START Data

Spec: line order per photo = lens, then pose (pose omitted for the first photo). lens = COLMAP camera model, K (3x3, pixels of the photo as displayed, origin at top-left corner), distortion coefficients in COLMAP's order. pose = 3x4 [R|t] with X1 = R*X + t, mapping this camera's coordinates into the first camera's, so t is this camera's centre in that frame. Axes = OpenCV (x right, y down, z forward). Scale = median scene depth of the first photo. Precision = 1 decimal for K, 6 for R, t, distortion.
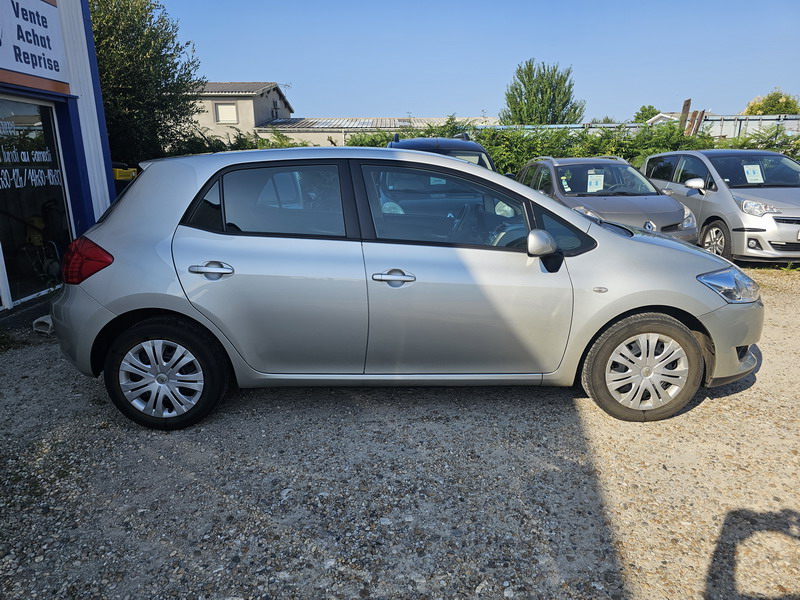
lens RADIAL K [[532.3, 0, 400.0], [0, 532.3, 300.0], [0, 0, 1]] dist [0.002323, -0.003737]
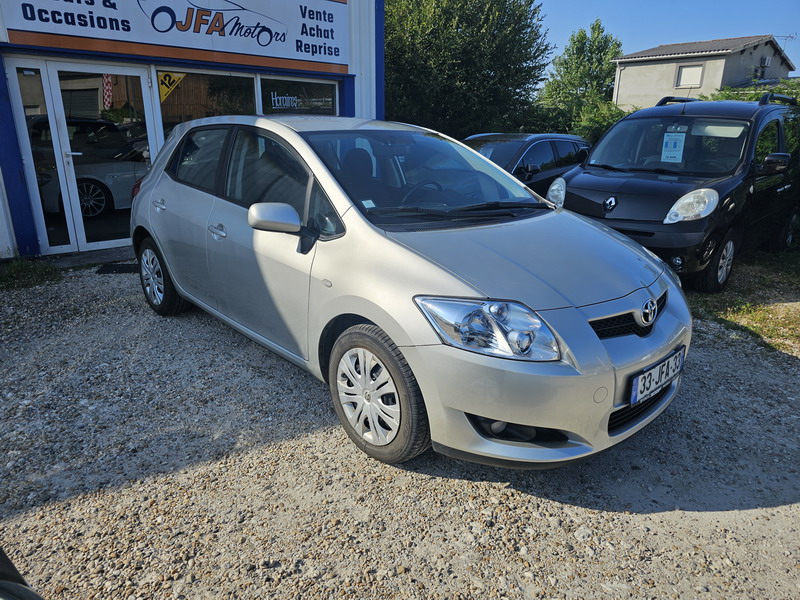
lens RADIAL K [[524.6, 0, 388.3], [0, 524.6, 296.1], [0, 0, 1]] dist [0.017344, -0.002142]
pose [[0.679478, 0.240173, -0.693272, 0.509913], [-0.203951, 0.969492, 0.135973, -0.066229], [0.704779, 0.049003, 0.707733, 0.223876]]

END Data

*Exercise*: The material must be returned exactly, with its pictures omitted.

*Exercise result*:
Spec: line order per photo = lens, then pose (pose omitted for the first photo). lens = COLMAP camera model, K (3x3, pixels of the photo as displayed, origin at top-left corner), distortion coefficients in COLMAP's order. pose = 3x4 [R|t] with X1 = R*X + t, mapping this camera's coordinates into the first camera's, so t is this camera's centre in that frame. Axes = OpenCV (x right, y down, z forward). Scale = median scene depth of the first photo. Precision = 1 decimal for K, 6 for R, t, distortion.
lens RADIAL K [[532.3, 0, 400.0], [0, 532.3, 300.0], [0, 0, 1]] dist [0.002323, -0.003737]
lens RADIAL K [[524.6, 0, 388.3], [0, 524.6, 296.1], [0, 0, 1]] dist [0.017344, -0.002142]
pose [[0.679478, 0.240173, -0.693272, 0.509913], [-0.203951, 0.969492, 0.135973, -0.066229], [0.704779, 0.049003, 0.707733, 0.223876]]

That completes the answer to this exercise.